Of course you are, it’s in your genes
Scott Berkun noted that fear of public speaking is hardwired in us; our ancestors were frightened and reacted quickly when they were exposed on a flat plain, surrounded by creatures staring at them. We can assume that none of our ancestors wondered if the pride of lions was curious or hungry – and waited to find out. We wouldn’t be here if they had. Their fear drove them to leap into a tree or to run and dodge without stopping to think about it.
When we’re alone on a stage, surrounded by people looking at us, we can experience the fear that drove our ancestor to escape and survive.
But there’s a solution in our history, too. Our ancestors gained status and earned support by regaling their tribe with stories – while standing on a flat area and surrounded by staring eyes. Our bodies and minds have to make the leap from “surrounded by hostiles” to “surrounded by friends and supporters.”
Toastmasters meetings offer an excellent venue for this change of perspective. We find friendly folks surrounding us, listening to our tales. These aren’t predators, they’re tribe members. They’re just like us – and they like us.

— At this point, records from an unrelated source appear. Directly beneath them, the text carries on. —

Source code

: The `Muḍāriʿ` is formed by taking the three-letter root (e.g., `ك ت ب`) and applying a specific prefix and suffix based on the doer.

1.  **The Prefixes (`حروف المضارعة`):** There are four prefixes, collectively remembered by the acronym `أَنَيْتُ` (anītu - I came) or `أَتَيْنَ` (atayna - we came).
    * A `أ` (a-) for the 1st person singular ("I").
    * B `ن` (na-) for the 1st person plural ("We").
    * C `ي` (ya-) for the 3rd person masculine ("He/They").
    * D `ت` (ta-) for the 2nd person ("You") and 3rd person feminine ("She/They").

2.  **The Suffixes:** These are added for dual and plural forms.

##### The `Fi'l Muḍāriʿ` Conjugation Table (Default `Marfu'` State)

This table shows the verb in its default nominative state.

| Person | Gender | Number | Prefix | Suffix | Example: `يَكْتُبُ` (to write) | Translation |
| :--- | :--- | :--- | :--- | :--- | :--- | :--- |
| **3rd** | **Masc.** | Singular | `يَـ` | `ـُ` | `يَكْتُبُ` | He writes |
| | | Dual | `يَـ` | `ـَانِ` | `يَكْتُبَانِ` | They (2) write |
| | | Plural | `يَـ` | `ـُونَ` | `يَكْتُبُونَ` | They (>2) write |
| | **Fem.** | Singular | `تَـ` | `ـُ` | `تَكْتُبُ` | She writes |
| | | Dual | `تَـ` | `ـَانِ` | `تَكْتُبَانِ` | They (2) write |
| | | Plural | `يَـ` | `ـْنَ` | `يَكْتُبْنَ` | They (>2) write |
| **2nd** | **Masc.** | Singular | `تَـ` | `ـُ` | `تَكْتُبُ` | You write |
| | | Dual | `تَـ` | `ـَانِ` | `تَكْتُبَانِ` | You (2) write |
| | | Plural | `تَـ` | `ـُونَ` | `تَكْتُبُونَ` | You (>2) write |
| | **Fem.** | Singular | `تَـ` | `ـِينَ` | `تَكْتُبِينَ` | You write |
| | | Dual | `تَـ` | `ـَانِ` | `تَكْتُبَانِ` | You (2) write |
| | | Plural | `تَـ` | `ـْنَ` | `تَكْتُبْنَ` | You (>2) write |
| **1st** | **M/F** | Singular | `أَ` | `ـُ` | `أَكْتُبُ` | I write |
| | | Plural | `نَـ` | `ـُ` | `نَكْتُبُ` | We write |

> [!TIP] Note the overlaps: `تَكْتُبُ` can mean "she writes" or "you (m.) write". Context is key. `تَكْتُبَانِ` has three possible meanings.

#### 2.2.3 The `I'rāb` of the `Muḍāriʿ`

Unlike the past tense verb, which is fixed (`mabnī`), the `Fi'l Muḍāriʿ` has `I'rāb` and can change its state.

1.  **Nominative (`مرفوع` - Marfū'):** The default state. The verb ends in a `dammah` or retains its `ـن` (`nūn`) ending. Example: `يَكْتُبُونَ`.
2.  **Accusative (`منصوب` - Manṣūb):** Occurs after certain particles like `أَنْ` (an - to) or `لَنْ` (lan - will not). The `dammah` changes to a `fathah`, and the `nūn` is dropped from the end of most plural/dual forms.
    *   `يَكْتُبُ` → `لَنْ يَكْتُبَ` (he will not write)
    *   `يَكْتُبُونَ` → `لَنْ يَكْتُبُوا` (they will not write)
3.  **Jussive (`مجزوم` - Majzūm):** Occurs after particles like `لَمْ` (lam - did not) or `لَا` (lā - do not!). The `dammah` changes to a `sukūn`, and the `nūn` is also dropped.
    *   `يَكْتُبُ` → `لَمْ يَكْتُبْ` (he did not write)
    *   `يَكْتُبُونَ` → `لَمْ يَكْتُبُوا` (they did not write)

When it’s our turn to stare at them instead of being the focus of their stares, we realize how much we can learn by watching. We improve our own talking by listening to their stories. We even learn to organize our thoughts by following the thoughts of a tribe member.
The Toastmasters meeting doesn’t magically overcome a natural, hard-wired fear that saved the lives of our ancestors. Instead, the meeting gives us an opportunity to change our perception of public speaking from “threat” to “sharing a story.”
And the Toastmasters’ process of trying, being evaluated, and repeating, ensures that our story-telling gets better – one speech (or one meeting role) at a time.